=== Begin Enclosure ===
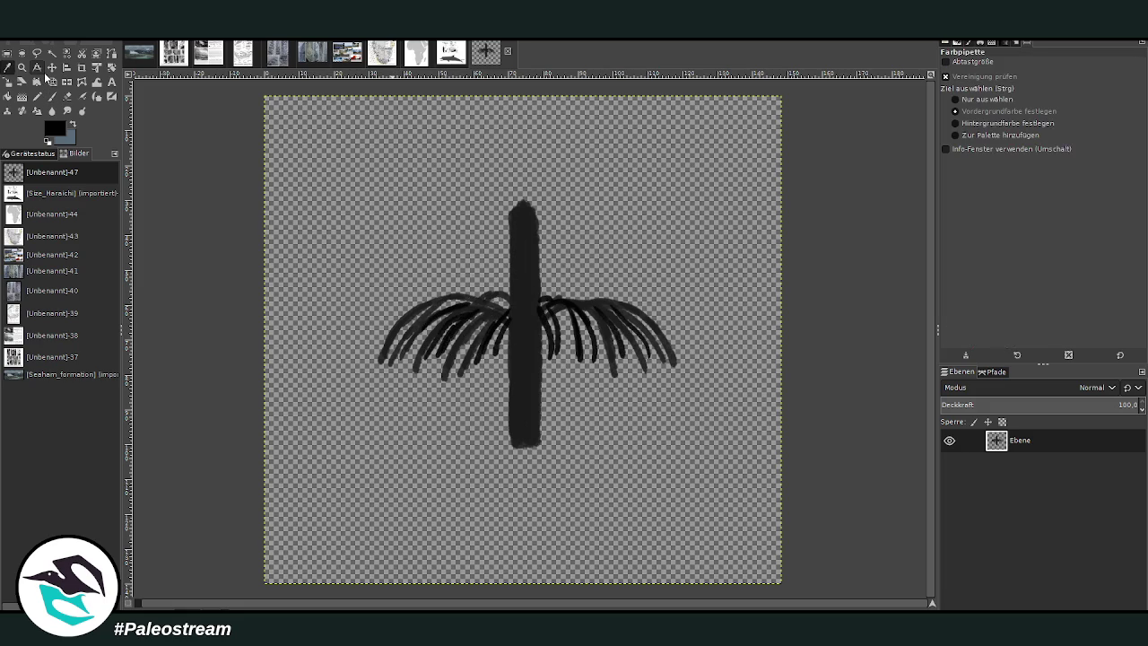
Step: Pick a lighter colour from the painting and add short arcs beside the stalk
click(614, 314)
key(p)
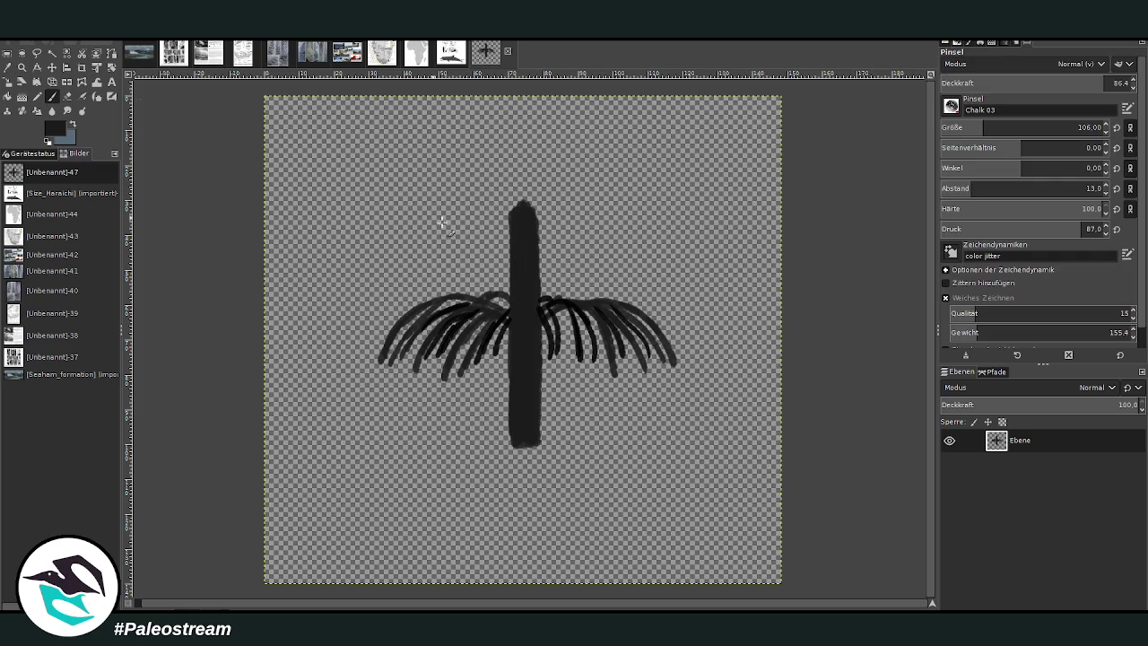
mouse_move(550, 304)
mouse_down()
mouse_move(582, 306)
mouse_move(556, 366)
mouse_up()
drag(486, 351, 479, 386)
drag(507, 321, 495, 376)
=== End Enclosure ===
Apply a filter for "drag" to the data above, then copy each line that matches.

drag(486, 351, 479, 386)
drag(507, 321, 495, 376)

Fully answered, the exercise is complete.